I’m feeling well enough to go to a restaurant opening tonight and planning to go to an organic farm/ranch tomorrow morning. Hasta luego (until then)….
I visited my second intentional community of my journey and did my third Ascension Meditation weekend-long workshop. These were two of the best things about Puerto Escondido, along with the Pacific Ocean. A third thing to love in Puerto was my Hungarian yoga teacher, who studied in Budapest and in India and had us doing asanas that I have never experienced before in 40 years of yoga classes.
The yoga classes I have taken in Mexico, in three different towns, have been wonderfully diverse and healing. I only took a few in San Miguel de Allende, where I lived last year. The prices were too high for me. However, in Puerto Escondido, they were free.
I left the Healing Sanctuary in Puerto on Monday morning, “On The Road Again”. I wish I was on Willie Nelson’s bus with him. But after humping my suitcases for a few blocks to flag down the bus to the stop where I can pick up a taxi to Zipolite, it was alright…mountains on the left of me, Pacific Ocean on the right, it was alright.
The bus driver helped me with my suitcases, getting on the bus and getting off, for which I tipped him 10 pesos. He was pleased. There was a taxi waiting at the stop, and I was in Zipolite 20 minutes later.

★ ★ ★ ★ ★

**Work instruction 1**
Can you output the lines of the listing between the line holding "True or false: Tempo" and the line holding "Reading left to", inclusive, with the pictures left out?
The travel account above has no connection to the listing that follows.

**Given information**

★ ★ ★ ★ ★

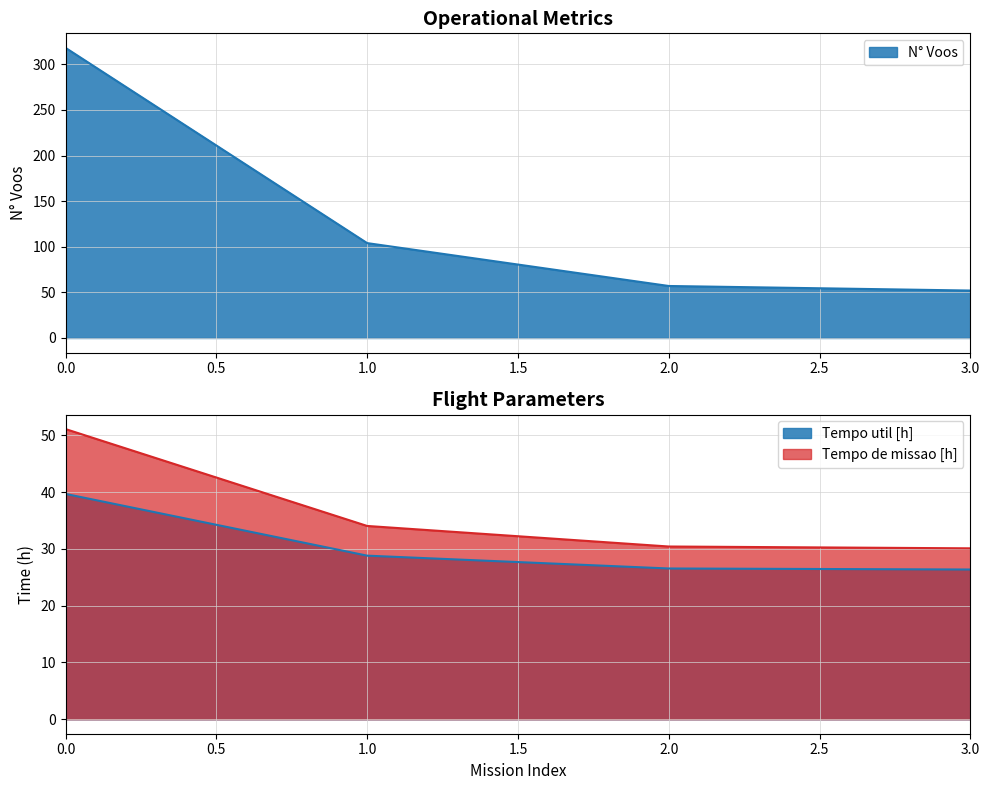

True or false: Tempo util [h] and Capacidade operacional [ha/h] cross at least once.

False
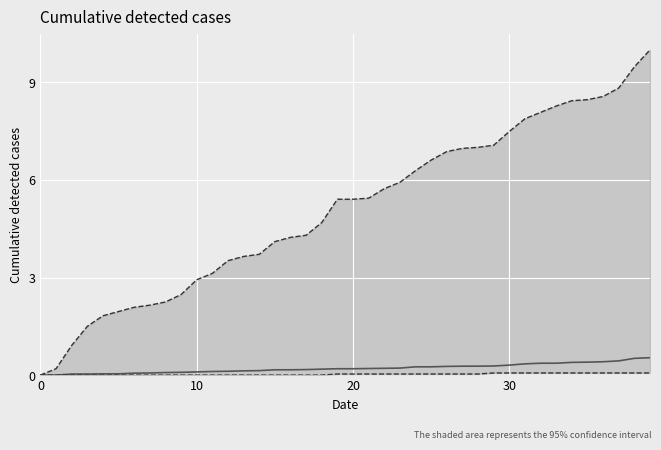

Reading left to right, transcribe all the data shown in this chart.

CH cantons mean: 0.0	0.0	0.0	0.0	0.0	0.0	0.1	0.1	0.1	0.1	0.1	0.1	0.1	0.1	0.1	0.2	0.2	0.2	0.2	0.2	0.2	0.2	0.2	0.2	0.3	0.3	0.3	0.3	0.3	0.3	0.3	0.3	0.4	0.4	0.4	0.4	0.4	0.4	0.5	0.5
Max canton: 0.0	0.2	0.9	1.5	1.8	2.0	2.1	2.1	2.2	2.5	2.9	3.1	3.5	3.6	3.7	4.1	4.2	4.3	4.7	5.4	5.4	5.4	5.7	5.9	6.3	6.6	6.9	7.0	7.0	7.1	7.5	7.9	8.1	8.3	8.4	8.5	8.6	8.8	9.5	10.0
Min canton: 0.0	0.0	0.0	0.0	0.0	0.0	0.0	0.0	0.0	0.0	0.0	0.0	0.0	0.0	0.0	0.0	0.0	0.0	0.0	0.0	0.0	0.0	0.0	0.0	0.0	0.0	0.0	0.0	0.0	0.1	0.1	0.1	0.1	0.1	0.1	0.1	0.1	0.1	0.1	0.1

★ ★ ★ ★ ★

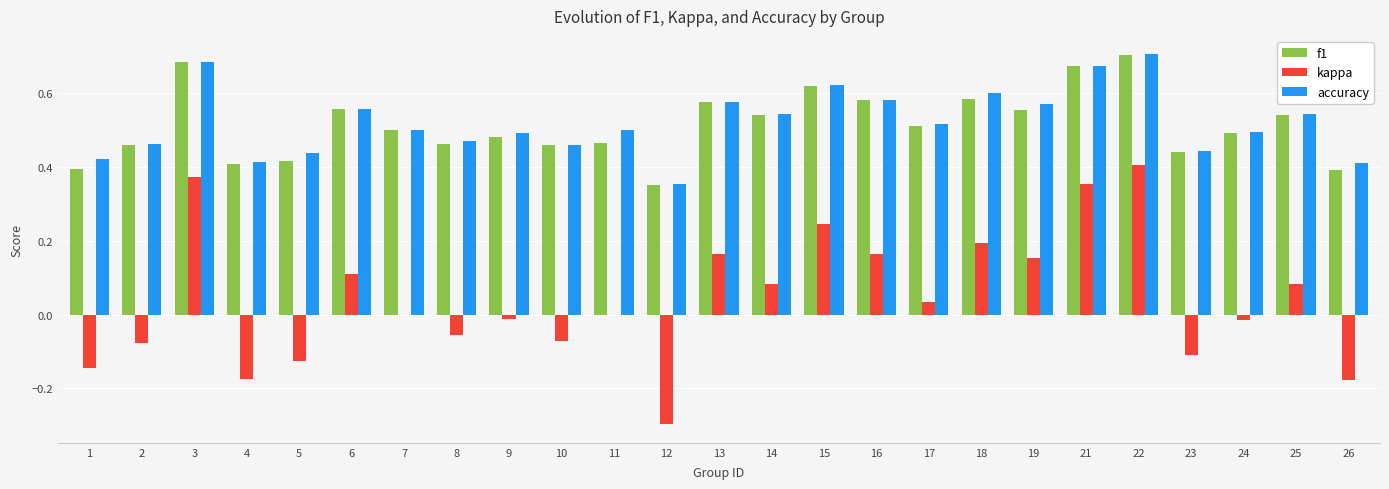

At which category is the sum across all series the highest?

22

★ ★ ★ ★ ★

**Work instruction 2**
Can you return the passage of the travel account between "The yoga classes" and "they were free.", inclusive, copied word for word?

**Task answer 1**
True or false: Tempo util [h] and Capacidade operacional [ha/h] cross at least once.

False

Reading left to right, transcribe all the data shown in this chart.

**Task answer 2**
The yoga classes I have taken in Mexico, in three different towns, have been wonderfully diverse and healing. I only took a few in San Miguel de Allende, where I lived last year. The prices were too high for me. However, in Puerto Escondido, they were free.